I am trying to use an array in constant memory which is to be filled in a cpp main. When I copy to the symbol and copy back from it I observe all 0s, similarly if I try to use the array in the constant memory I end up getting all 0s.
What am I doing wrong?
(I have tried "extern"ing but all of my attempts ended up with unresolved symbol build errors, I also tried making dummy.h to dummy.cuh. I will probably hear that symbols are defined for a local scope but that will not proabably help me much :) )

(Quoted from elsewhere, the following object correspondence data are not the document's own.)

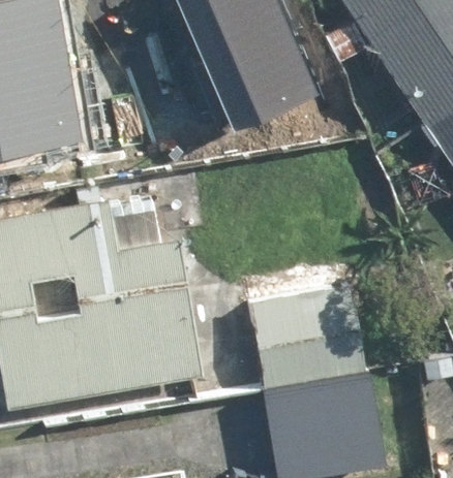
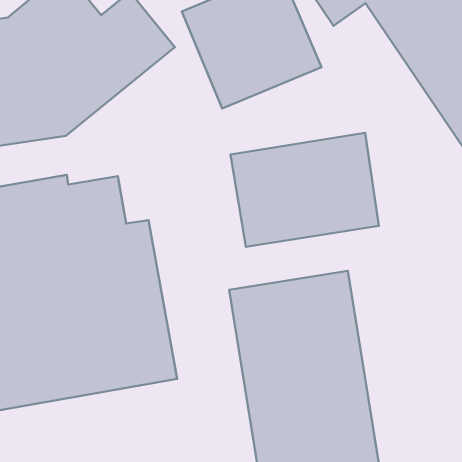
building: none -> [231,133,379,247]

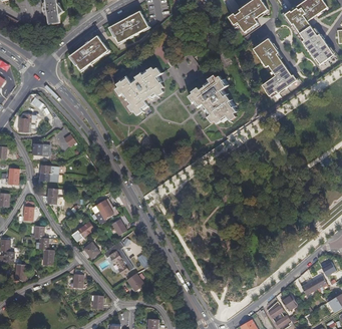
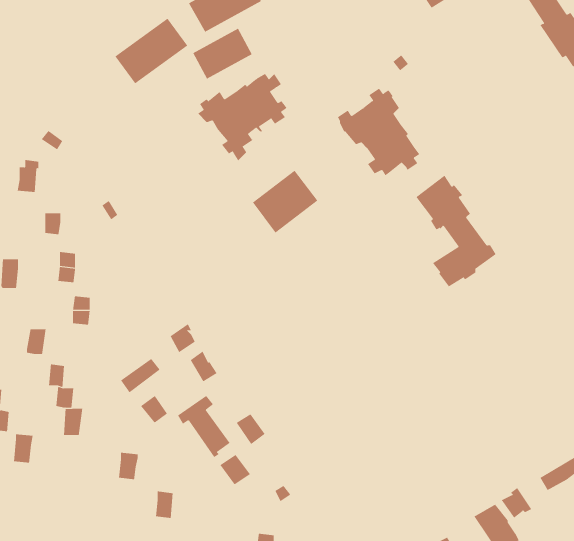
building: [252,36,296,97] -> [415,175,496,287]
building: none -> [192,28,252,80]
building: none -> [252,170,318,233]

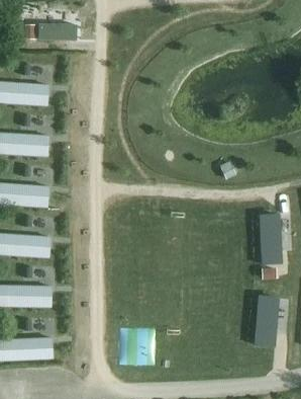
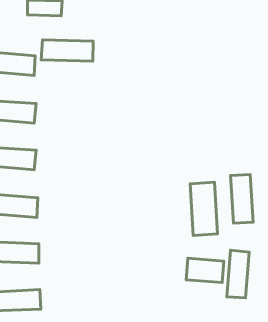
building: none -> [41,40,93,61]
building: none -> [190,182,218,236]
building: none -> [186,258,224,283]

Here is the edited version, I am using VS2017 community edition with CUDA 10.1:
//dummy.h
#include <cuda_runtime.h>
void dummyBackTransferStream(float* d_array, int size, const cudaStream_t* stream);
//dummy.cpp
#include "dummy.h"
__constant__ float order[300];
inline int idivCeil(int x, int y)
{
return (x + y - 1) / y;
}
__global__ void dummyBackTransferKernel(float* d_array, int size)
{
int x = blockIdx.x * blockDim.x + threadIdx.x;
if (x < size)
{
d_array[x] = order[x];
//std::cout << x << " : " << order[x] << std::endl;
}
}
void dummyBackTransferStream(float* d_array, int size, const cudaStream_t* stream)
{
dim3 blockSize(32); // Consider using #define
dim3 gridSize(idivCeil(size, blockSize.x));
dummyBackTransferKernel << < gridSize, blockSize, 0, *stream >> > (d_array, size);
}
//main.cpp
#include "dummy.h"
#include "../Preprocessor.h"
#include <iostream>
#define TEST_SIZE 250
int main(int argc, char** argv)
{
CHK_CUDA(cudaSetDevice(0));
cudaStream_t testStream;
cudaStreamCreate(&testStream);
std::cout << "Const test" << std::endl;
float* c_buf; //Host array as input
CHK_CUDA(cudaMallocHost((void**)&c_buf, sizeof(float) * TEST_SIZE));
float* ct_buf; //Host array to contain the symbols after cudaMemcpyToSymbol+cudaMemcpyFromSymbol
CHK_CUDA(cudaMallocHost((void**)&ct_buf, sizeof(float) * TEST_SIZE));
float* cd_buf; //Device array to contain result of a kernel using the constant memory
CHK_CUDA(cudaMalloc((void**)&cd_buf, sizeof(float) * TEST_SIZE));
float* ch_buf; //Result of the kernel copied back to host
CHK_CUDA(cudaMallocHost((void**)&ch_buf, sizeof(float) * TEST_SIZE));
for (int pp = 0; pp < TEST_SIZE; ++pp) {
c_buf[pp] = (float)rand() / RAND_MAX;
}
cudaMemcpyToSymbolAsync(order, c_buf, TEST_SIZE * sizeof(float), 0, cudaMemcpyHostToDevice, testStream);
cudaMemcpyFromSymbolAsync(ct_buf, order, TEST_SIZE * sizeof(float), 0, cudaMemcpyDeviceToHost, testStream);
dummyBackTransferStream(cd_buf, TEST_SIZE, &testStream);
CHK_CUDA(cudaMemcpy(ch_buf, cd_buf , sizeof(float) * TEST_SIZE, cudaMemcpyDeviceToHost));
cudaStreamSynchronize(testStream);
for (int pp = 0; pp < TEST_SIZE; ++pp) {
std::cout << c_buf[pp] << " " << ch_buf[pp] << " " << ct_buf[pp] << std::endl;
}
std::cout << "done!" << std::endl;
return 0;
}
The outcome
1>main.cpp(29): error C2065: 'order': undeclared identifier
1>main.cpp(30): error C2065: 'order': undeclared identifier
1> 0 Warning(s)
1> 2 Error(s)
1>
1>Time Elapsed 00:00:04.29
========== Build: 0 succeeded, 1 failed, 0 up-to-date, 0 skipped ==========
Here is the related portion of cmake file:
set(CUDA_NVCC_FLAGS
${CUDA_NVCC_FLAGS};
-gencode arch=compute_70,code=sm_70
-gencode arch=compute_62,code=sm_62
-gencode arch=compute_61,code=sm_61
-gencode arch=compute_60,code=sm_60
-gencode arch=compute_50,code=sm_50
-gencode arch=compute_35,code=sm_35
-use_fast_math
-rdc=true
)
Thank you for your help, it will be greatly appreciated.